Но Иван Алексеевич, верный себе, быстро нашелся. Он широко улыбнулся и с чувством поцеловал Вере Николаевне руку.
— Браво, мадам, браво! У вас прекрасная память. И меня можно укорить еще больше: эту поэму я опубликовал у Брюсова, которого позже окрестил «архивариусом».
И, не выходя из шутливо-патетического тона, обвел взглядом домочадцев:
— Братие и сестры! Если из вас есть кто без греха, то по обычаю древних иудеев побейте меня камениями!
Все дружно расхохотались, и обстановка моментально разрядилась.
— Иван Алексеевич, миленький, расскажите нам о Брюсове! — детским простодушным голосом попросила Галина.
— Очень просим! — присоединились к ней Магда и Зуров.
Бунин совсем развеселился:
— Ну, право, вы совсем как малые ребята. Заберутся на полати и просят деда сказку рассказать. Хорошо, расскажу вам, ребята, не сказку, но истинную быль.
Пройдясь по столовой из угла в угол, Бунин начал:
— В девяносто пятом году, когда я считался еще начинающим и только-только обзаводился литературными связями, имя Брюсова, бывшего на три года моложе меня, получило уже некоторый резонанс. Он успел напечатать свой первый лирический сборник, который назвал с изяществом цирюльника «Chef-d' ceuvre» — «Шедевры». Ни больше ни меньше!

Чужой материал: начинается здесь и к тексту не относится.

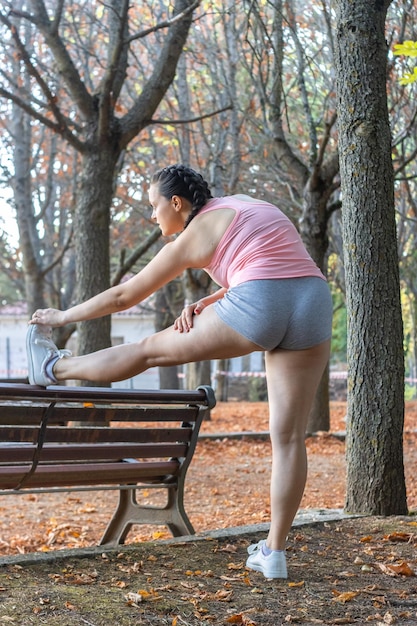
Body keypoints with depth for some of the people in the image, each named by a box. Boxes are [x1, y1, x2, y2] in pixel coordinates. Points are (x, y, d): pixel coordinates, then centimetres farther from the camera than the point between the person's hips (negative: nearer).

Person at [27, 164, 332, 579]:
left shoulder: (192, 237, 7)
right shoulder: (245, 206, 27)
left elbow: (123, 296, 13)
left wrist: (63, 316, 26)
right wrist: (202, 306, 16)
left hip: (257, 309, -6)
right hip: (314, 307, 6)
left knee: (150, 350, 13)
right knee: (289, 436, 8)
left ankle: (52, 368, 32)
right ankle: (273, 552, 12)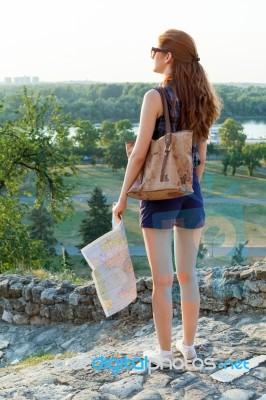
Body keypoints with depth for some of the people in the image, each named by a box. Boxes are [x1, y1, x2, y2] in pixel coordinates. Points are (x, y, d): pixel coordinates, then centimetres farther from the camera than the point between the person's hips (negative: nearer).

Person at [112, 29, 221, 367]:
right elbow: (201, 157, 11)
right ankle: (188, 346, 27)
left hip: (158, 195, -6)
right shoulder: (201, 99, 6)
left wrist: (122, 198, -4)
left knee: (162, 279, 5)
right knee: (187, 274, 16)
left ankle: (164, 352, 17)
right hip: (191, 194, 6)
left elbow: (139, 154, -14)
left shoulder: (155, 97, -13)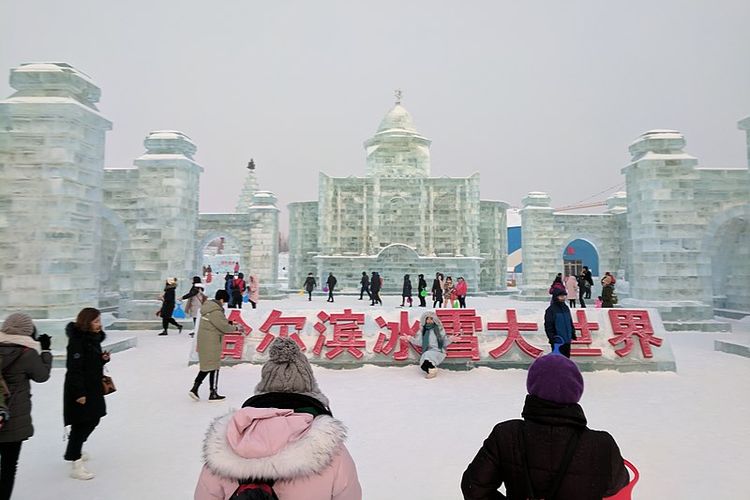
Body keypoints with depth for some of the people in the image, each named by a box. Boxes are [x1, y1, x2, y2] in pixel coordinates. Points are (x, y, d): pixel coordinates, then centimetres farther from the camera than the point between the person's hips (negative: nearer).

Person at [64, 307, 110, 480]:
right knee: (81, 424, -2)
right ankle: (76, 466, 8)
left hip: (93, 387, 9)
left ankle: (74, 452, 40)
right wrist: (80, 393, -23)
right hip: (80, 390, -9)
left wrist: (104, 358, -3)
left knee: (93, 420, 19)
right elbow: (75, 368, -23)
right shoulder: (77, 341, -21)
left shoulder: (94, 338, 7)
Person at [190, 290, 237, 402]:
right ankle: (213, 394, 13)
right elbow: (224, 327, -18)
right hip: (211, 343, -9)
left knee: (206, 366, 17)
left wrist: (228, 322, 10)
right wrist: (235, 328, -1)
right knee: (214, 367, 3)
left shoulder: (208, 306, 9)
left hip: (203, 341, 9)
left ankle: (194, 388, 13)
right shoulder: (216, 311, -22)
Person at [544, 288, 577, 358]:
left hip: (567, 340, 7)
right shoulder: (551, 310, -11)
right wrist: (552, 338, -17)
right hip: (557, 342, -7)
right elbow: (548, 326, -13)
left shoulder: (566, 308, 11)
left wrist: (573, 334, 14)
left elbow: (570, 323, 19)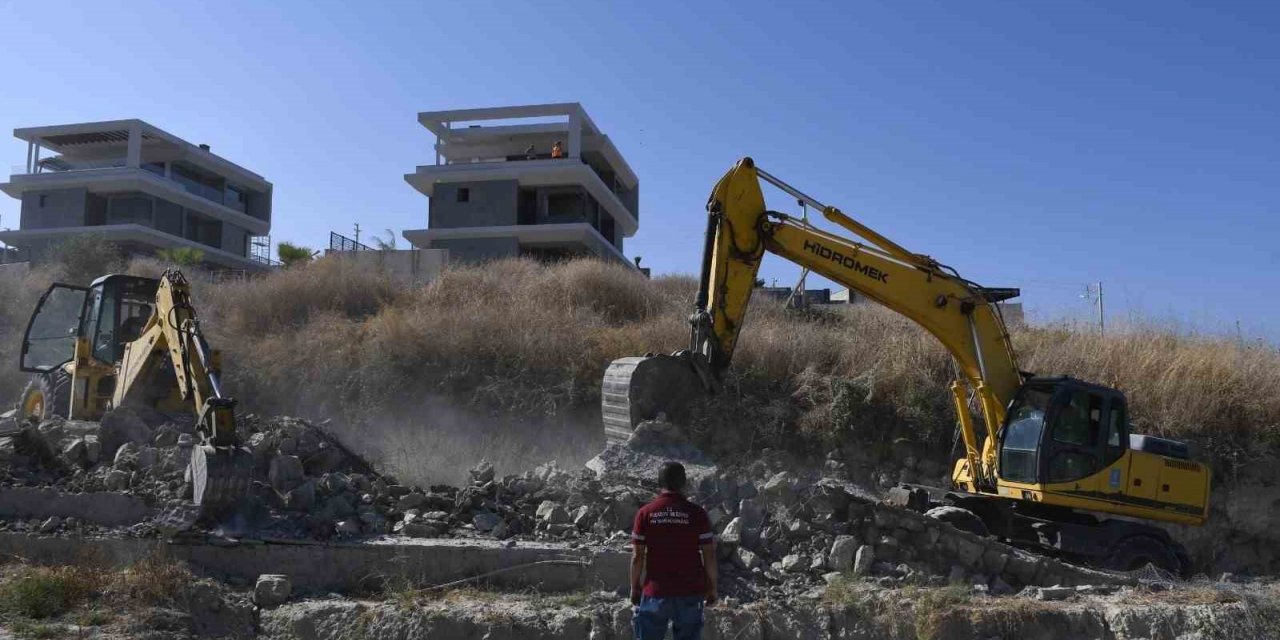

Мы как-то с Бальмонтом гуляли по Москве, оказались на Трубной площади. Он вдруг вспомнил:
— Боже мой, ведь тут рядом живет юный гений — Валерий Брюсов! Пошли к нему. Познакомимся.
Почему бы и нет, подумалось мне. А вслух я произнес:
— Познакомиться с поэтом, которого критика осыпает площадной бранью, весьма любопытно.
Мы направились к дому его отца, вместе с которым жил молодой, но уже успевший шокировать литературную критику поэт, Отец был солидным купцом, торговал пробкой, а дом оказался хотя и небольшим, но весьма толстостенным двухэтажным особняком с цветочками в горшках, тесно расположившимися на подоконниках, с высокими, закрытыми на замок воротами и злой собакой во дворе. Но в тот день, кроме этих цветочков, мы ничего не увидели. Выяснилось, что молодого хозяина нет дома.
— Жаль, тогда мы оставим Валерию Яковлевичу послание! — вздохнул мой спутник. И он тут же написал несколько слов.
Это было недели за две до нового года, 1896-го. На следующий день Константин Дмитриевич пришел ко мне и показал забавную записку: «Очень буду рад видеть Вас и Бунина, — он настоящий поэт, хотя и не символист». Меня этот покровительственный тон поэта, который только-только начинал и еще ходил в студенческой тужурке, весьма позабавил.
Снова поехали на Цветной бульвар. Снова забор с высокими воротами, лай пса и сам хозяин — молодой человек, широкоскулый, с гостинодворческой физиономией. Говорил, однако, этот гостинодворец весьма изысканно, высокопарно, отрывисто и несколько гнусаво. Настроен поэт был весьма воинственно:
— Наша эпоха — время радикальных, революционных перемен. Старую культуру долой, на свалку истории. Набат уже зовет! Всю старую литературу, воплотившую себя в миллионах томов обветшавшей литературы, — в огонь! На костры! Пример живой перед глазами — как Омар сжег Александрийскую библиотеку.